It's getting tougher and tougher for cops in Alaska to bust people for pot. Since the state Court of Appeals last year reaffirmed a 1975 Supreme Court ruling legalizing the possession of marijuana for personal use in one's own home, striking down a 1990 referendum that overturned the earlier decision, police have been unable to arrest people for possession of less than four ounces in their homes. Now, an August 27 Court of Appeals ruling has law enforcement once again wailing and gnashing teeth. In that ruling, the Court of Appeals held that police cannot seek or execute a search warrant for a person's home for marijuana unless there is reason to believe there are more than four ounces of it.
The ruling came in the case of Leo Richardson Crocker Jr., who was charged with "controlled substance misconduct" after police searched his home and found marijuana and grow equipment. A lower court ruled the search warrant should never have been issued because there was no evidence Crocker possessed more than four ounces of marijuana, and the Court of Appeals last week upheld that ruling.
Alaska Attorney General Gregg Renkes told the Fairbanks Daily News-Miner that the state will appeal the ruling to the Supreme Court. Renkes is "fearful that this will shut down effective investigation of marijuana growing cases," he said. The decision will hamstring police efforts to go after grow-ops, he added. "It will be rare that there will be someone who can provide eyewitness information to the amount of marijuana in a growing operation," Renkes said. "At this point the only way to get a search warrant is for someone to testify to the size of the crop."
That a search warrant cannot be issued for a legal substance -- less than four ounces of marijuana -- would seem an eminently logical conclusion. But Alaska law enforcement officials remain recalcitrant about obeying the ruling of the state's highest courts on marijuana. Although the state Supreme Court last year clearly held that possession within one's home is legal, Renkes continues to maintain, publicly as well as in arguing court cases, that they didn't really do that. Instead, Renkes claims, the Supreme Court decision merely provided people with an affirmative defense if they were arrested. Since marijuana possession is still a crime, Renkes' argument goes, search warrants can and should be issued for possession of any amount.

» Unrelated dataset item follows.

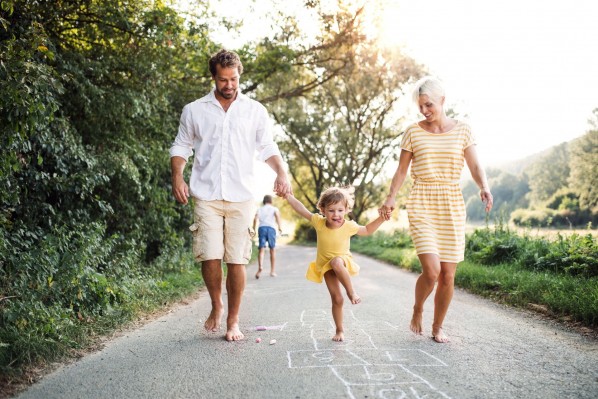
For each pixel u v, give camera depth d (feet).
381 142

The Court of Appeals wasn't buying. "We addressed and rejected this same argument in our opinion on rehearing in Noy [last year's Court of Appeals ruling]: Ravin [the 1975 Supreme Court decision] did not create an affirmative defense that defendants might raise, on a case-by-case basis, when they were prosecuted for possessing marijuana in their home for personal use," the Court of Appeals opinion said. "The Alaska Supreme Court has repeatedly and consistently characterized the Ravin decision as announcing a constitutional limitation on the government's authority to enact legislation prohibiting the possession of marijuana in the privacy of ones home. Accordingly, we reject the State's suggestion that Ravin left Alaska's marijuana statutes intact..."
So, at least for now, the people of Alaska are secure in their homes and possessions from search warrants based on the possession of legal amounts of marijuana. Too bad it takes appeals court rulings to instruct the attorney general to follow the law. And from the looks of it, at least one more Supreme Court ruling before he and his minions get completely over it.